Because GW’s budget is heavily dependent on tuition dollars, few major adjustments are needed to brace against the volatile markets affecting endowments, administrators said. Wealthier schools like Brown and Harvard universities – where as much as one-third of the budget comes from endowment earnings – must cope with “a 30 percent decline in the value of college and university endowments in the current fiscal year,” projected by Moody’s Investors Service.
Administrators said they are monitoring the economic crisis carefully and are making adjustments like boosting financial aid, but GW will not freeze salaries – as Brown and Cornell University have done – or defer upcoming construction projects – a move advocated by presidents of Dartmouth College and Harvard.
“We aren’t making some of the choices that other universities are making because we don’t have to at this point,” said University spokeswoman Tracy Schario.
Instead, the University recently hired 60 new full-time faculty members this fall, according to media relations. Schario said the school will continue to offer pay raises for both professors and administrators and has no plans to alter its construction schedule.

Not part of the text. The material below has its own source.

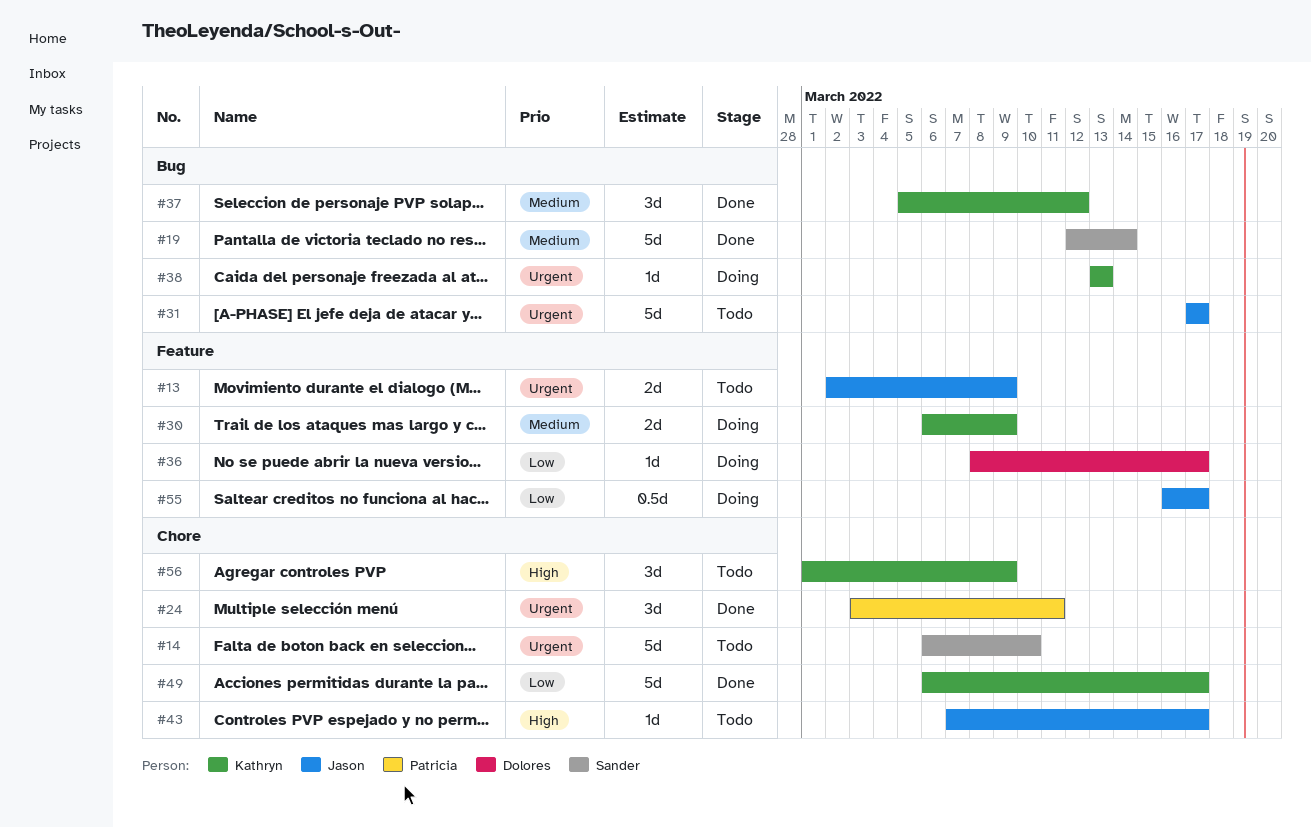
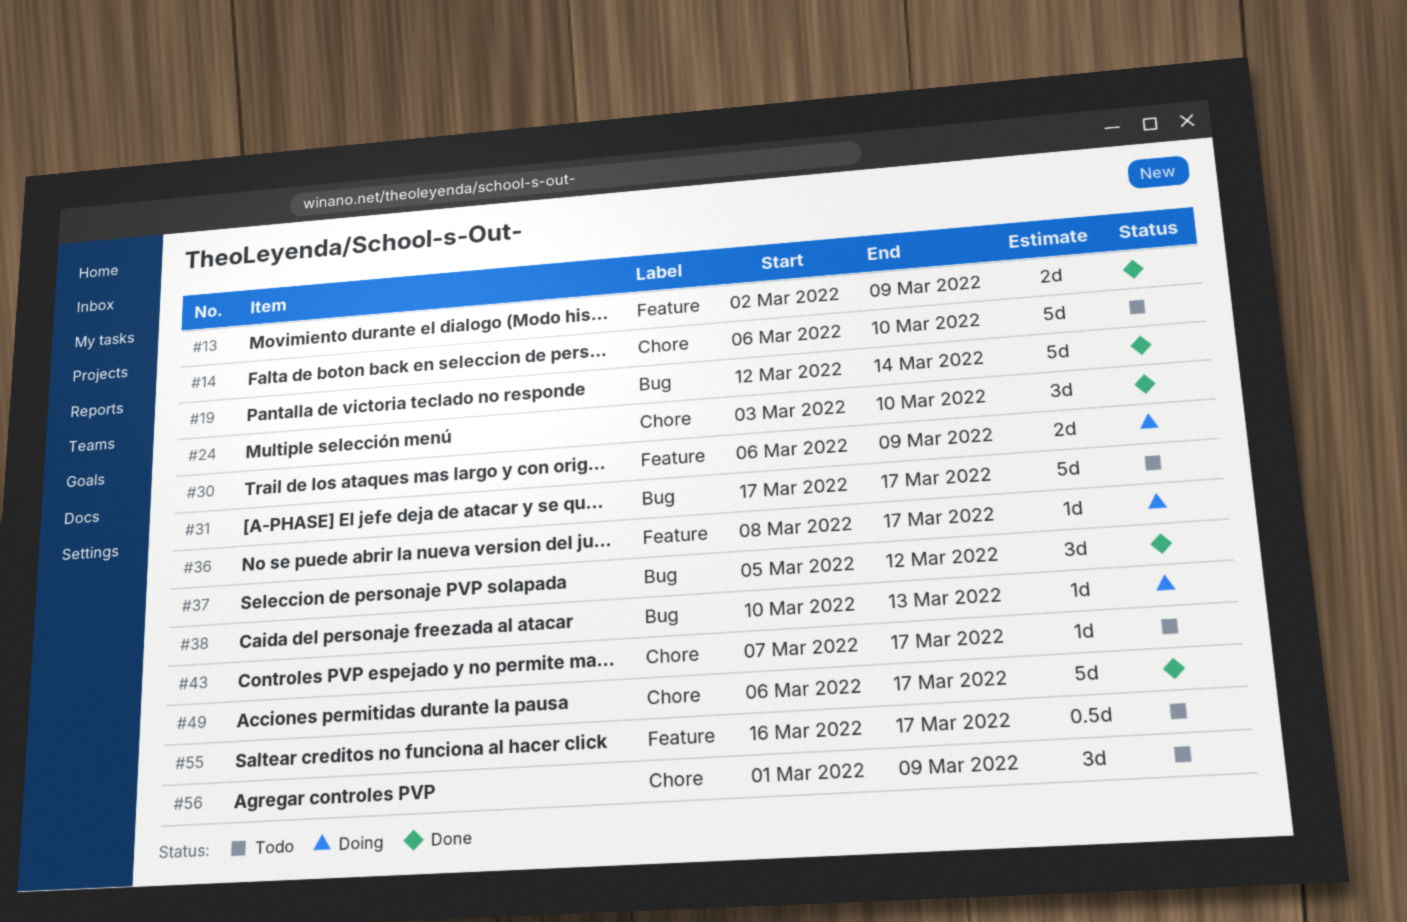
#13, status: Todo -> Done
#24, due: Mar 11 -> Mar 10
#38, start: Mar 13 -> Mar 10
#55, status: Doing -> Todo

Executive Vice President and Treasurer Lou Katz said the University is considering hiring more faculty members than usual because the action in D.C. can attract more professors.
“I’m very optimistic about the quality of professors we will attract,” Katz said. “Washington is becoming more of a hub than ever, which means we will be able to hire faculty now that we would never be able to.”
Since GW relies so heavily on tuition, attracting a large number of applications is vital to the financial health of the University. Robert Chernak, senior vice president for Student and Academic Support Services, said in an interview that the rise in applications so far this year is a positive sign.
Another financial buffer may be GW’s location in downtown D.C. With a new administration moving into the White House, the local D.C. economy is not deteriorating. This may be attracting students to Foggy Bottom, administrators said.
“You’ve got to remember that the Washington economy is really different,” said David Wheeler, a reporter from the Chronicle of Higher Education, in regards to GW’s high number of early decision applications. “Good times and bad, consultants make money here and the federal government is not going to go out of business.”
Katz said that in addition to GW’s traditionally strong political science and international affairs programs, finance and international business programs may also draw prospective students to the school.
“The world money capital is now Washington,” Katz said. “What is happening is, all countries are coming together to solve a common problem. It has made Washington the center of finance.”
GW is one of the largest landowners in D.C. after the federal government and two to four million square feet of office space will be needed in the coming years as more bureaucracies form around Washington, according to The Washington Post. Property along Pennsylvania Avenue, such as the World Bank headquarters and the 2000 Penn complex, is increasing in value, according the Post.
“Washington’s real estate market has held up very well,” Katz said. “Instead of rapidly decreasing like pretty much everywhere else, we’ve held up very well.”
While this crisis may continue for a few more years, GW has the opportunity to protect students and the University from falling behind.
“I think we will exit this crisis as a stronger institution than when we came in,” Katz said. “We are going to make sure we take advantage of the increasing opportunities.”